Exercise: Copy every record exactly as it appears in the data below.

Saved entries
'''

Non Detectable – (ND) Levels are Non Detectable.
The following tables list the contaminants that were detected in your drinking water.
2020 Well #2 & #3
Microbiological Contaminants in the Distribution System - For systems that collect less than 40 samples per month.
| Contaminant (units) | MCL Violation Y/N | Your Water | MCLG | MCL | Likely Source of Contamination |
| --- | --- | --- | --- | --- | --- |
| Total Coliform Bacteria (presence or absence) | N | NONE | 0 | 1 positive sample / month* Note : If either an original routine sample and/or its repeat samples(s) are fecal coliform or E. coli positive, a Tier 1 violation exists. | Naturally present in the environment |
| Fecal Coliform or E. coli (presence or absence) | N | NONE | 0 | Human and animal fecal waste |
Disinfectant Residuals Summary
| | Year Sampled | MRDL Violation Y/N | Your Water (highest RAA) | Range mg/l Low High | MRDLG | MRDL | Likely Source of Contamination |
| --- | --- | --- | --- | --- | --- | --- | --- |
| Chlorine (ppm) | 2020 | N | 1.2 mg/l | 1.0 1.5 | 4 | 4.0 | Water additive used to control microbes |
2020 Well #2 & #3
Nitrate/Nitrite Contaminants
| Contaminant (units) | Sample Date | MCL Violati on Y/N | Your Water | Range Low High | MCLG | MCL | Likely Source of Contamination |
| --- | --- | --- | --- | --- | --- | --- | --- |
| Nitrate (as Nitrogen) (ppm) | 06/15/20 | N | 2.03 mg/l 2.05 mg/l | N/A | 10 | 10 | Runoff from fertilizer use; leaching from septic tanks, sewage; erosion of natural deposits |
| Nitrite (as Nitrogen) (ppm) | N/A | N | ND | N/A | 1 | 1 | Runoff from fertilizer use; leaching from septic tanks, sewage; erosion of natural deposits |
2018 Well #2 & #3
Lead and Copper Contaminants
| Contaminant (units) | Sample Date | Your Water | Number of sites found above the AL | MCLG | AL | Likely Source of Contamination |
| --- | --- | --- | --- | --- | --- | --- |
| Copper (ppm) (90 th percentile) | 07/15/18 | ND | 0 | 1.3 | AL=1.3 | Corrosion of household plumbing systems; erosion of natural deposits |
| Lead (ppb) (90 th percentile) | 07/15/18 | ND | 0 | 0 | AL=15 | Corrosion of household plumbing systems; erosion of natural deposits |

'''

Result:
Non Detectable – (ND) Levels are Non Detectable.
The following tables list the contaminants that were detected in your drinking water.
2020 Well #2 & #3
Microbiological Contaminants in the Distribution System - For systems that collect less than 40 samples per month.
| Contaminant (units) | MCL Violation Y/N | Your Water | MCLG | MCL | Likely Source of Contamination |
| --- | --- | --- | --- | --- | --- |
| Total Coliform Bacteria (presence or absence) | N | NONE | 0 | 1 positive sample / month* Note : If either an original routine sample and/or its repeat samples(s) are fecal coliform or E. coli positive, a Tier 1 violation exists. | Naturally present in the environment |
| Fecal Coliform or E. coli (presence or absence) | N | NONE | 0 | Human and animal fecal waste |
Disinfectant Residuals Summary
| | Year Sampled | MRDL Violation Y/N | Your Water (highest RAA) | Range mg/l Low High | MRDLG | MRDL | Likely Source of Contamination |
| --- | --- | --- | --- | --- | --- | --- | --- |
| Chlorine (ppm) | 2020 | N | 1.2 mg/l | 1.0 1.5 | 4 | 4.0 | Water additive used to control microbes |
2020 Well #2 & #3
Nitrate/Nitrite Contaminants
| Contaminant (units) | Sample Date | MCL Violati on Y/N | Your Water | Range Low High | MCLG | MCL | Likely Source of Contamination |
| --- | --- | --- | --- | --- | --- | --- | --- |
| Nitrate (as Nitrogen) (ppm) | 06/15/20 | N | 2.03 mg/l 2.05 mg/l | N/A | 10 | 10 | Runoff from fertilizer use; leaching from septic tanks, sewage; erosion of natural deposits |
| Nitrite (as Nitrogen) (ppm) | N/A | N | ND | N/A | 1 | 1 | Runoff from fertilizer use; leaching from septic tanks, sewage; erosion of natural deposits |
2018 Well #2 & #3
Lead and Copper Contaminants
| Contaminant (units) | Sample Date | Your Water | Number of sites found above the AL | MCLG | AL | Likely Source of Contamination |
| --- | --- | --- | --- | --- | --- | --- |
| Copper (ppm) (90 th percentile) | 07/15/18 | ND | 0 | 1.3 | AL=1.3 | Corrosion of household plumbing systems; erosion of natural deposits |
| Lead (ppb) (90 th percentile) | 07/15/18 | ND | 0 | 0 | AL=15 | Corrosion of household plumbing systems; erosion of natural deposits |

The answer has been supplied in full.